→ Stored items
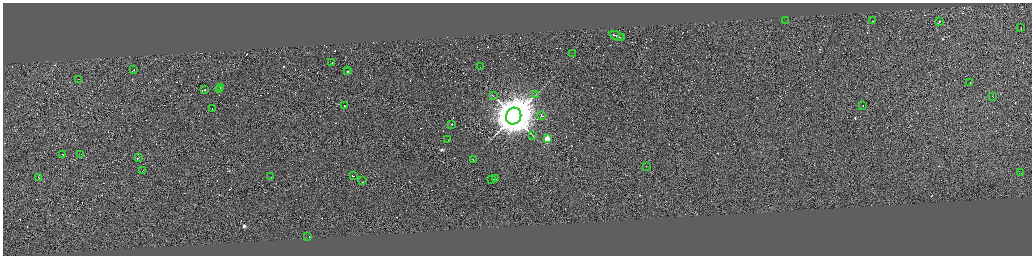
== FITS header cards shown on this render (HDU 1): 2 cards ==
NAXIS1  =                 4117
NAXIS2  =                 1013

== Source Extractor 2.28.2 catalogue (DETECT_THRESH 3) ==
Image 4117 x 1013 px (HDU 1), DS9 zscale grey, zoomed out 1/4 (1 PNG px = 4 x 4 image px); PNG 1034 x 258 px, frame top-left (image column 3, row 1011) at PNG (3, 3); each listed source drawn as its Kron ellipse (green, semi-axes under 4 px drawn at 4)
Background 0.492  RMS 3.9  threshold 11.6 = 3 sigma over >= 5 px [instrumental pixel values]
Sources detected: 684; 641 cannot appear on this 1/4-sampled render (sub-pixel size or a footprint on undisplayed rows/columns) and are neither listed nor drawn; the other 43 listed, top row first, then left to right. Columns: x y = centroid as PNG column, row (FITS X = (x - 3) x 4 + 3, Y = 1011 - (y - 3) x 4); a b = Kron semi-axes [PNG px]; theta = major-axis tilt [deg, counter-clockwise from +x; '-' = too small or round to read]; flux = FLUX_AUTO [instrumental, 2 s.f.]
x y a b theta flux
785 21 3 1 - 4.1e+04
872 21 2 1 - 1.3e+04
939 22 3 1 - 2.9e+05
1021 28 2 1 - 2.3e+04
617 36 8 1 -21 2.9e+05
621 37 2 1 - 5.8e+04
572 54 2 1 - 1.0e+04
332 63 2 1 - 1.7e+04
480 67 2 1 - 8.2e+03
133 70 2 1 - 1.1e+04
347 70 2 1 - 6.9e+04
348 72 2 1 - 5.5e+04
78 79 2 1 - 7.2e+03
970 83 2 1 - 1.2e+04
220 87 4 1 - 2.4e+04
220 89 2 1 - 1.1e+04
205 90 2 1 - 3.9e+04
536 94 3 1 - 1.1e+03
493 95 2 1 - 3.8e+02
993 97 2 1 - 1.9e+04
344 106 2 1 - 3.1e+03
863 106 2 1 - 1.1e+04
212 109 3 1 - 3.2e+04
514 116 8 7 - 1.2e+07
542 116 2 1 - 2.6e+04
452 124 2 1 - 1.4e+04
533 135 3 2 - 1.4e+03
547 139 2 2 - 1.4e+05
448 140 2 1 - 8.0e+03
62 154 2 1 - 1.4e+04
81 155 2 1 - 1.6e+04
138 158 2 1 - 4.0e+04
473 159 2 1 - 2.3e+04
646 166 2 1 - 1.8e+04
143 170 2 1 - 2.3e+04
1021 172 2 1 - 1.1e+04
353 176 2 1 - 2.6e+04
271 177 2 1 - 1.3e+04
39 178 2 1 - 1.9e+04
492 179 3 1 - 2.6e+04
496 179 2 1 - 2.1e+04
363 181 2 1 - 1.8e+04
308 237 3 1 - 2.1e+04
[641 sub-pixel or undisplayed-footprint detections neither listed nor drawn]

→ Work to be completed
Update the entries from the start up to and including the line with "308 237 3 1 - 2.1e+04", changing "RMS" to "noise" and keeping everything else the same. Leave the pictures out.

→ The output
== FITS header cards shown on this render (HDU 1): 2 cards ==
NAXIS1  =                 4117
NAXIS2  =                 1013

== Source Extractor 2.28.2 catalogue (DETECT_THRESH 3) ==
Image 4117 x 1013 px (HDU 1), DS9 zscale grey, zoomed out 1/4 (1 PNG px = 4 x 4 image px); PNG 1034 x 258 px, frame top-left (image column 3, row 1011) at PNG (3, 3); each listed source drawn as its Kron ellipse (green, semi-axes under 4 px drawn at 4)
Background 0.492  noise 3.9  threshold 11.6 = 3 sigma over >= 5 px [instrumental pixel values]
Sources detected: 684; 641 cannot appear on this 1/4-sampled render (sub-pixel size or a footprint on undisplayed rows/columns) and are neither listed nor drawn; the other 43 listed, top row first, then left to right. Columns: x y = centroid as PNG column, row (FITS X = (x - 3) x 4 + 3, Y = 1011 - (y - 3) x 4); a b = Kron semi-axes [PNG px]; theta = major-axis tilt [deg, counter-clockwise from +x; '-' = too small or round to read]; flux = FLUX_AUTO [instrumental, 2 s.f.]
x y a b theta flux
785 21 3 1 - 4.1e+04
872 21 2 1 - 1.3e+04
939 22 3 1 - 2.9e+05
1021 28 2 1 - 2.3e+04
617 36 8 1 -21 2.9e+05
621 37 2 1 - 5.8e+04
572 54 2 1 - 1.0e+04
332 63 2 1 - 1.7e+04
480 67 2 1 - 8.2e+03
133 70 2 1 - 1.1e+04
347 70 2 1 - 6.9e+04
348 72 2 1 - 5.5e+04
78 79 2 1 - 7.2e+03
970 83 2 1 - 1.2e+04
220 87 4 1 - 2.4e+04
220 89 2 1 - 1.1e+04
205 90 2 1 - 3.9e+04
536 94 3 1 - 1.1e+03
493 95 2 1 - 3.8e+02
993 97 2 1 - 1.9e+04
344 106 2 1 - 3.1e+03
863 106 2 1 - 1.1e+04
212 109 3 1 - 3.2e+04
514 116 8 7 - 1.2e+07
542 116 2 1 - 2.6e+04
452 124 2 1 - 1.4e+04
533 135 3 2 - 1.4e+03
547 139 2 2 - 1.4e+05
448 140 2 1 - 8.0e+03
62 154 2 1 - 1.4e+04
81 155 2 1 - 1.6e+04
138 158 2 1 - 4.0e+04
473 159 2 1 - 2.3e+04
646 166 2 1 - 1.8e+04
143 170 2 1 - 2.3e+04
1021 172 2 1 - 1.1e+04
353 176 2 1 - 2.6e+04
271 177 2 1 - 1.3e+04
39 178 2 1 - 1.9e+04
492 179 3 1 - 2.6e+04
496 179 2 1 - 2.1e+04
363 181 2 1 - 1.8e+04
308 237 3 1 - 2.1e+04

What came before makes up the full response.